Novel Approaches to Allelic Series of Genomic Modifications in Mammals: Despite the long history of the mouse as a model system for mammalian genetics, as well as a decade of gene targeting experiments, mutations exist for only a small percentage of its genes. The high cost of animal husbandry and the difficulty of optimizing and monitoring mutation frequency represent major limitations when designing screens in mice. We have worked on an alternative approach that capitalizes on methods capable of systematically generating mutations in totipotent embryonic stem (ES) cells and then to derive mice from the mutagenized cells. We have begun large-scale production of mutagenized ES cells followed by high-throughput mutation detection. The immediate goal is to produce an allelic series of mutations in several genes of interest to the lab.

Mammalian Polycomb-group Complexes: In mammals, dosage compensation of X-linked genes is achieved by transcriptional silencing of one X chromosome in the female. This process, called X-inactivation, is usually random in the embryo proper. However, in marsupials and the extraembryonic region of the mouse, X-inactivation is imprinted: the paternal X chromosome is preferentially inactivated while the maternal X is always active. We have shown that eed, a member of the mouse Polycomb-group (Pc-G) of genes, is critical for imprinted X-inactivation in extraembryonic tissue. Results from mice carrying a paternally inherited X-linked GPF transgene implicate eed in the stable maintenance of imprinted X-inactivation in extraembryonic tissues. Based on the recent finding that Eed interacts with histone deacetylases, we hypothesize that this maintenance activity involves hypoacetylation of the inactivated paternal X in he extraembryonic tissues. We are also pursuing the hypothesis that eed is required for maintenance of autosomally imprinted genes.

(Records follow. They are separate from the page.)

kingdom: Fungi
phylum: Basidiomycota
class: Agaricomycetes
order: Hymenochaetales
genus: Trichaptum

Mammalian Swi/Snf Chromatin Remodeling Complexes: The mammalian SWI/SNF complexes utilize the energy of ATP hydrolysis to displace nucleosomes from promoter regions and enable numerous genes to be transcribed. Mammals have two catalytic subunits, brahma (Brm) and brahma-related gene 1 (Brg 1), that are 75% identical but found in distinct complexes. Brm was previously shown to be dispensable for embryonic development suggesting that Brm and Brg1 are functionally redundant. However, we have generated a null mutation of Brg1 and surprisingly, homozygotes die during the peri-implantation stage. In addition, Brg1 heterozygotes are predisposed to exencephaly and apocrine gland tumors suggesting that gene dosage is important. These results provide the first evidence that biochemically similar chromatin-remodeling complexes can have dramatically different functions during mammalian development.